Copy out the listing in full, exactly as written, but not its pictures.

Start of EXCERPTED DATA

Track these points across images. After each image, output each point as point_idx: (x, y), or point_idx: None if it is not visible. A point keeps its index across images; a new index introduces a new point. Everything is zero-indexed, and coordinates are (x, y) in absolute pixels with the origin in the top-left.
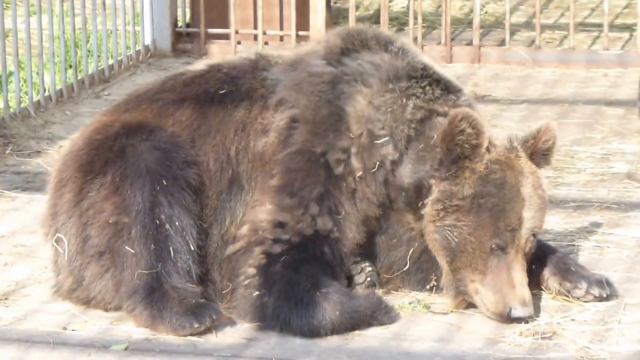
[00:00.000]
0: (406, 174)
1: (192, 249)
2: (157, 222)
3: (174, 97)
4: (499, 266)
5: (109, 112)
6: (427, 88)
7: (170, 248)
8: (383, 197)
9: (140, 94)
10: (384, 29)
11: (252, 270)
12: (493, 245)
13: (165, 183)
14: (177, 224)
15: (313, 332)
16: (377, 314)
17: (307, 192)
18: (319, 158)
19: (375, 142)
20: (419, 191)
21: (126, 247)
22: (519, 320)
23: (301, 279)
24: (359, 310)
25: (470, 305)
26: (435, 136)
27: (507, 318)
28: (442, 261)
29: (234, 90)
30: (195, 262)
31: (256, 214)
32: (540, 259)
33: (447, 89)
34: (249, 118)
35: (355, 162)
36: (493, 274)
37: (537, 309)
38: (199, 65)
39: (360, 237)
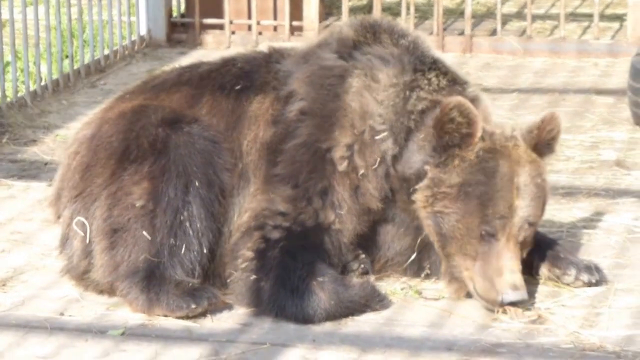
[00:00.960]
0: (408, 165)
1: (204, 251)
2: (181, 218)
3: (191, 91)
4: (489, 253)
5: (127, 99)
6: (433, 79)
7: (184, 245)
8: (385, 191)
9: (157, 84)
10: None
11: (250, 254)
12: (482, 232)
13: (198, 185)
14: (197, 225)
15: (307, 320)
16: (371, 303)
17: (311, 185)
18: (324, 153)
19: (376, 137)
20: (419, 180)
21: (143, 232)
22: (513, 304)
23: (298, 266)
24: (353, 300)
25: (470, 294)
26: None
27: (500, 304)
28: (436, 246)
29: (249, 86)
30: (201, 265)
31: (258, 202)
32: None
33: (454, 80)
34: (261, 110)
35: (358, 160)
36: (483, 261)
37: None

End of EXCERPTED DATA

WRITTEN ANSWER
Track these points across images. After each image, output each point as point_idx: (x, y), or point_idx: None if it is not visible. A point keeps its index across images; a new index introduces a new point. Everything is zero-indexed, and coordinates are (x, y) in absolute pixels with the origin in the top-left.
[00:00.000]
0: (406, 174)
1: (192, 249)
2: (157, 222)
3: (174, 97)
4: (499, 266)
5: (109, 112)
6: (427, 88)
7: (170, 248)
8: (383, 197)
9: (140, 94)
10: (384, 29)
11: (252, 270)
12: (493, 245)
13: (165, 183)
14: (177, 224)
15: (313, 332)
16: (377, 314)
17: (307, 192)
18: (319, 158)
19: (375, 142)
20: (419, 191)
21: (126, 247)
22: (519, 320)
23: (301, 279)
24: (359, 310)
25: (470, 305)
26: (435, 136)
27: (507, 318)
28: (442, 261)
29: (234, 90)
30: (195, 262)
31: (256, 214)
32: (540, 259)
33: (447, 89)
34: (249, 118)
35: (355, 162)
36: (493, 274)
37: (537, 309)
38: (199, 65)
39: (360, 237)
[00:00.960]
0: (408, 165)
1: (204, 251)
2: (181, 218)
3: (191, 91)
4: (489, 253)
5: (127, 99)
6: (433, 79)
7: (184, 245)
8: (385, 191)
9: (157, 84)
10: None
11: (250, 254)
12: (482, 232)
13: (198, 185)
14: (197, 225)
15: (307, 320)
16: (371, 303)
17: (311, 185)
18: (324, 153)
19: (376, 137)
20: (419, 180)
21: (143, 232)
22: (513, 304)
23: (298, 266)
24: (353, 300)
25: (470, 294)
26: None
27: (500, 304)
28: (436, 246)
29: (249, 86)
30: (201, 265)
31: (258, 202)
32: None
33: (454, 80)
34: (261, 110)
35: (358, 160)
36: (483, 261)
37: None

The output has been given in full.